Excerpt provided:
*CMU 16-726 Spring 2021 Assignment #5*
Name: Juyong Kim
![](images/interpolate/6.png width=128px) ![](images/interpolate/7_stylegan_w+_l2_0.1.gif width=128px) ![](images/interpolate/7.png width=128px) ![](images/blank.png) ![](images/draw/3.png width=128px) ![](images/draw/3_stylegan_w+_l1_0.1_0.01_1500.png width=128px)
(#) Introduction
In this assignment, we will implement a framework involving GAN (generative advarsarial network) that manipulates natural images.
Through this assignment, we first find a latent vector that a GAN generator transforms to an input image, interpolate images in the latent vector space, and manipulates latent vectors with image space constraints.
(#) Methods
This section describes the methods of manupulating the latent vectors, or the latent code, of the generator of GAN.
The generator $G$ is a function parameterized by neural network and maps a latent vector $z$ to an image $x = G(Z)$.
In this assignment, we use vanilla GAN and StyleGAN [#Karras19] architecture.
In StyleGAN, the input latent vector $z$ is transformed into an intermediate latent vector $w$ and then this vector is used to generate the image.
![Figure [stylegan]: Architecture of GAN and StyleGAN. In StyleGAN, the input latent vector $z$ is transformed into the intermediate vector $w$, which is then fed into the synthesis network.](images/stylegan.png width=400px)

Objective A:
Which two architectures does the GAN assignment page say are used?
The GAN assignment page and the records have no connection to each other.

Dataset excerpts:
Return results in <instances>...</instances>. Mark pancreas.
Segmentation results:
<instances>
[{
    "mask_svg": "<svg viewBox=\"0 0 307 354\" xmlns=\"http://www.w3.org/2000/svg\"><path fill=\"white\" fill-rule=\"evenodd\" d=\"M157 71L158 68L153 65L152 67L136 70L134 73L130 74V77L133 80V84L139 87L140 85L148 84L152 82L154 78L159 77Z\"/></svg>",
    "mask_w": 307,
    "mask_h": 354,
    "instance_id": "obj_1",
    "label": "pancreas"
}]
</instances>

Objective B:
Reproduce the records above line for line, without any changes.

Written answer A:
Vanilla GAN and StyleGAN.

Written answer B:
Return results in <instances>...</instances>. Mark pancreas.
Segmentation results:
<instances>
[{
    "mask_svg": "<svg viewBox=\"0 0 307 354\" xmlns=\"http://www.w3.org/2000/svg\"><path fill=\"white\" fill-rule=\"evenodd\" d=\"M157 71L158 68L153 65L152 67L136 70L134 73L130 74V77L133 80V84L139 87L140 85L148 84L152 82L154 78L159 77Z\"/></svg>",
    "mask_w": 307,
    "mask_h": 354,
    "instance_id": "obj_1",
    "label": "pancreas"
}]
</instances>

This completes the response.